Aaron, on the way to your talking about Galouye’s original novel from 1963, we both invoked the name of Philip K. Dick. In watching this film (and The Matrix originally, for that matter), I was reminded of a favorite Dick novel from my younger days called Time Out of Joint. Like The Thirteenth Floor, Time Out of Joint, published initially in 1959, also deals with a character that seems to be thriving in a level of reality that discovers there is at least another level out there that is being hidden from him for specific, to be discovered reasons. There are not a lot of outright similarities between the stories (and I am comparing this film to the Dick novel only, having never read Galouye’s novel), and I am unaware of the extent to which Dick may have influenced Galouye, if at all. But the basic idea at the heart of both entertainments is at least metaphorically similar. Have you had much experience with Dick’s writings?
Aaron: Sadly, I have not. I’ve read Do Androids Dream of Electric Sheep? (the basis for Blade Runner), but I’m more aware of him through his reputation and the films based on his work. I know I shouldn’t judge an author by the way he’s interpreted by other artists, but when taken together the films based on Dick’s writings do paint a pretty specific portrait. Philip K. Dick is an author I have been meaning to dig further into for my entire adult life, but as we both have had occasion to realize lately, there is simply too much great stuff out there to experience all of it.
You make a good point about the film’s very quality leading people to consider the film as generic.

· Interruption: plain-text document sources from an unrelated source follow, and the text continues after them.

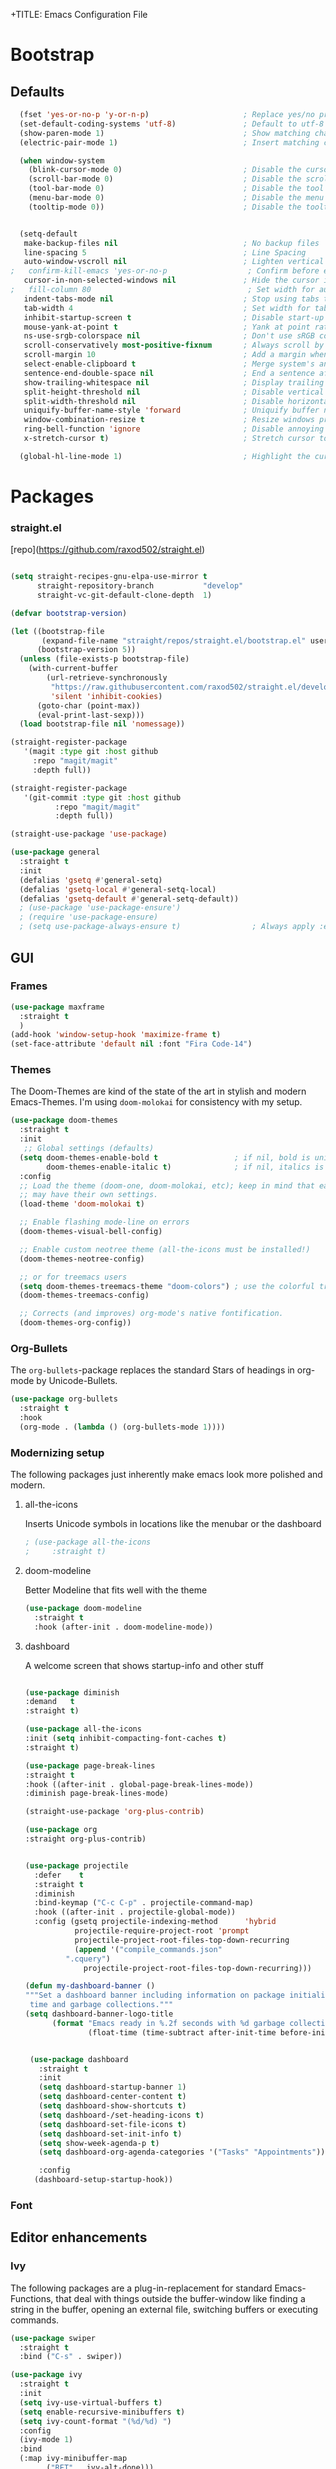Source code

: +TITLE: Emacs Configuration File
#+AUTHOR: slow-is-fast
#+DATE: 2019-10-14
#+STARTUP: content

* Bootstrap

** Defaults


#+BEGIN_SRC emacs-lisp
  (fset 'yes-or-no-p 'y-or-n-p)                     ; Replace yes/no prompts with y/n
  (set-default-coding-systems 'utf-8)               ; Default to utf-8 encoding
  (show-paren-mode 1)                               ; Show matching char
  (electric-pair-mode 1)                            ; Insert matching character

  (when window-system
    (blink-cursor-mode 0)                           ; Disable the cursor blinking
    (scroll-bar-mode 0)                             ; Disable the scroll bar
    (tool-bar-mode 0)                               ; Disable the tool bar
    (menu-bar-mode 0)                               ; Disable the menu bar
    (tooltip-mode 0))                               ; Disable the tooltips


  (setq-default
   make-backup-files nil                            ; No backup files
   line-spacing 5                                   ; Line Spacing
   auto-window-vscroll nil                          ; Lighten vertical scroll
;   confirm-kill-emacs 'yes-or-no-p                  ; Confirm before exiting Emacs
   cursor-in-non-selected-windows nil               ; Hide the cursor in inactive windows
;   fill-column 80                                   ; Set width for automatic line breaks
   indent-tabs-mode nil                             ; Stop using tabs to indent
   tab-width 4                                      ; Set width for tabs
   inhibit-startup-screen t                         ; Disable start-up screen
   mouse-yank-at-point t                            ; Yank at point rather than pointer
   ns-use-srgb-colorspace nil                       ; Don't use sRGB colors
   scroll-conservatively most-positive-fixnum       ; Always scroll by one line
   scroll-margin 10                                 ; Add a margin when scrolling vertically
   select-enable-clipboard t                        ; Merge system's and Emacs' clipboard
   sentence-end-double-space nil                    ; End a sentence after a dot and a space
   show-trailing-whitespace nil                     ; Display trailing whitespaces
   split-height-threshold nil                       ; Disable vertical window splitting
   split-width-threshold nil                        ; Disable horizontal window splitting
   uniquify-buffer-name-style 'forward              ; Uniquify buffer names
   window-combination-resize t                      ; Resize windows proportionally
   ring-bell-function 'ignore                       ; Disable annoying bell sound
   x-stretch-cursor t)                              ; Stretch cursor to the glyph width

  (global-hl-line-mode 1)                           ; Highlight the current line

#+END_SRC    


* Packages

*** straight.el
[repo](https://github.com/raxod502/straight.el)

#+BEGIN_SRC emacs-lisp

(setq straight-recipes-gnu-elpa-use-mirror t
      straight-repository-branch           "develop"
      straight-vc-git-default-clone-depth  1)

(defvar bootstrap-version)

(let ((bootstrap-file
       (expand-file-name "straight/repos/straight.el/bootstrap.el" user-emacs-directory))
      (bootstrap-version 5))
  (unless (file-exists-p bootstrap-file)
    (with-current-buffer
        (url-retrieve-synchronously
         "https://raw.githubusercontent.com/raxod502/straight.el/develop/install.el"
         'silent 'inhibit-cookies)
      (goto-char (point-max))
      (eval-print-last-sexp)))
  (load bootstrap-file nil 'nomessage))

(straight-register-package
   '(magit :type git :host github
  	 :repo "magit/magit"
  	 :depth full))

(straight-register-package
   '(git-commit :type git :host github
  	      :repo "magit/magit"
  	      :depth full))

(straight-use-package 'use-package)

(use-package general
  :straight t
  :init
  (defalias 'gsetq #'general-setq)
  (defalias 'gsetq-local #'general-setq-local)
  (defalias 'gsetq-default #'general-setq-default))
  ; (use-package 'use-package-ensure')
  ; (require 'use-package-ensure)
  ; (setq use-package-always-ensure t)                ; Always apply :ensure t - Option when declaring a package via use-package
#+END_SRC



** GUI

*** Frames
#+BEGIN_SRC emacs-lisp
  (use-package maxframe
    :straight t
    )
  (add-hook 'window-setup-hook 'maximize-frame t)
  (set-face-attribute 'default nil :font "Fira Code-14")
#+END_SRC


*** Themes

The Doom-Themes are kind of the state of the art in stylish and modern Emacs-Themes. I'm using ~doom-molokai~ for consistency with my setup.

#+BEGIN_SRC emacs-lisp
  (use-package doom-themes
    :straight t
    :init
     ;; Global settings (defaults)
    (setq doom-themes-enable-bold t                 ; if nil, bold is universally disabled
          doom-themes-enable-italic t)              ; if nil, italics is universally disabled
    :config
    ;; Load the theme (doom-one, doom-molokai, etc); keep in mind that each theme
    ;; may have their own settings.
    (load-theme 'doom-molokai t)

    ;; Enable flashing mode-line on errors
    (doom-themes-visual-bell-config)

    ;; Enable custom neotree theme (all-the-icons must be installed!)
    (doom-themes-neotree-config)

    ;; or for treemacs users
    (setq doom-themes-treemacs-theme "doom-colors") ; use the colorful treemacs theme
    (doom-themes-treemacs-config)

    ;; Corrects (and improves) org-mode's native fontification.
    (doom-themes-org-config))
#+END_SRC




*** Org-Bullets

The ~org-bullets~-package replaces the standard Stars of headings in org-mode by Unicode-Bullets.

#+BEGIN_SRC emacs-lisp
  (use-package org-bullets
  	:straight t
    :hook
    (org-mode . (lambda () (org-bullets-mode 1))))
#+END_SRC

*** Modernizing setup

The following packages just inherently make emacs look more polished and modern.

**** all-the-icons

Inserts Unicode symbols in locations like the menubar or the dashboard

#+BEGIN_SRC emacs-lisp
  ; (use-package all-the-icons
  ; 	:straight t)
#+END_SRC

**** doom-modeline

Better Modeline that fits well with the theme

#+BEGIN_SRC emacs-lisp
  (use-package doom-modeline
  	:straight t
    :hook (after-init . doom-modeline-mode))
#+END_SRC

**** dashboard

A welcome screen that shows startup-info and other stuff

#+BEGIN_SRC emacs-lisp

  (use-package diminish
  :demand   t
  :straight t)

  (use-package all-the-icons
  :init (setq inhibit-compacting-font-caches t)
  :straight t)

  (use-package page-break-lines
  :straight t
  :hook ((after-init . global-page-break-lines-mode))
  :diminish page-break-lines-mode)
  
  (straight-use-package 'org-plus-contrib)

  (use-package org
  :straight org-plus-contrib)


  (use-package projectile
    :defer    t
    :straight t
    :diminish
    :bind-keymap ("C-c C-p" . projectile-command-map)
    :hook ((after-init . projectile-global-mode))
    :config (gsetq projectile-indexing-method      'hybrid
             projectile-require-project-root 'prompt
             projectile-project-root-files-top-down-recurring
             (append '("compile_commands.json"
           ".cquery")
               projectile-project-root-files-top-down-recurring)))

  (defun my-dashboard-banner ()
  """Set a dashboard banner including information on package initialization
   time and garbage collections."""
  (setq dashboard-banner-logo-title
        (format "Emacs ready in %.2f seconds with %d garbage collections."
                (float-time (time-subtract after-init-time before-init-time)) gcs-done)))


   (use-package dashboard
   	 :straight t
     :init
     (setq dashboard-startup-banner 1)
     (setq dashboard-center-content t)
     (setq dashboard-show-shortcuts t)
     (setq dashboard-/set-heading-icons t)
     (setq dashboard-set-file-icons t)
     (setq dashboard-set-init-info t)
     (setq show-week-agenda-p t)
     (setq dashboard-org-agenda-categories '("Tasks" "Appointments"))

     :config
    (dashboard-setup-startup-hook))
#+END_SRC

*** Font

** Editor enhancements

*** Ivy

The following packages are a plug-in-replacement for standard Emacs-Functions, that deal with things outside the buffer-window like finding a string in the buffer, opening an external file, switching buffers or executing commands.

#+BEGIN_SRC emacs-lisp
  (use-package swiper
  	:straight t
    :bind ("C-s" . swiper))

  (use-package ivy
  	:straight t
    :init
    (setq ivy-use-virtual-buffers t)
    (setq enable-recursive-minibuffers t)
    (setq ivy-count-format "(%d/%d) ")
    :config
    (ivy-mode 1)
    :bind
    (:map ivy-minibuffer-map
          ("RET" . ivy-alt-done)))

  (use-package counsel
  	:straight t
    :init
    (setq counsel-find-file-ignore-regexp "\\(?:\\`[.]\\)")
    :bind
    ("M-x" . counsel-M-x)
    ("C-x C-f" . counsel-find-file))
#+END_SRC

*** Rainbow-delimiters

When working with a lot of brackets, parens and alike you can quickly loose track over which paren is the correct one. ~Rainbow-delimiters~ solves this problem, by coloring every paren-pair individually.

#+BEGIN_SRC emacs-lisp
  (use-package rainbow-delimiters
  	:straight t
    :hook
    (prog-mode . rainbow-delimiters-mode))
#+END_SRC


** Snippets and Autocomplete

*** Yasnippet

Yasnippet is a package, that let's you insert larger Code-Snippets by typing a prefix and evaluating it with <TAB>.

#+BEGIN_SRC emacs-lisp
  (use-package yasnippet
  	:straight t
    :hook
    (prog-mode . yas-minor-mode))

  (use-package yasnippet-snippets
  	:straight t)
#+END_SRC


*** Company-Mode

Company-Mode is a Completion-Frontend

#+BEGIN_SRC emacs-lisp
  (use-package company
  	:straight t
    :bind
    (:map company-active-map
          ("TAB" . company-complete-selection)
          ([tab] . company-complete-selection)
          ("<right>" . company-complete-common)
          ("C-n" . 'company-select-next)
          ("C-p" . 'company-select-previous))
    :hook
    (prog-mode . company-mode)
    :custom
    (company-minimum-prefix-length 1)
    (company-tooltip-align-annotations t))
#+END_SRC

I wouldn’t go so far as to call it generic, but I do feel that the film doesn’t quite make a big impression. It is, as you say, a pretty good film, but one that never calls attention to itself. Considering the involvement of Michael Ballhaus, I was ready for a film that, at the very least, looked amazing. The film does look good, courtesy of the amazingly named cinematographer Wedigo von Schultzendorff, but the most striking imagery in it comes from the early CGI used to recreate the 1937 Los Angeles skyline. I thought that CGI held up pretty well, especially when set against some of the other films from around the same time, but it’s more the product of programmers and technicians than that of the cinematographer. That said, there are a few great shots in the film, including one where one character is raising a gun at another. The gunman is obscured behind smoke, but when he raises his arm the gun has breached the mist and is crystal clear. It’s a quick throwaway moment of the kind I often take note of, but can easily be overlooked. Schultzendorff has had a pretty steady career, mostly in Germany. He’s done a few films that I’ve seen and enjoyed, but none of them were particularly memorable for their visual excellence. Perhaps that’s his super-power and his weakness; he’s a perfectly talented artist who can create an image that keeps the viewer engaged, but never insists they notice how good it all looks.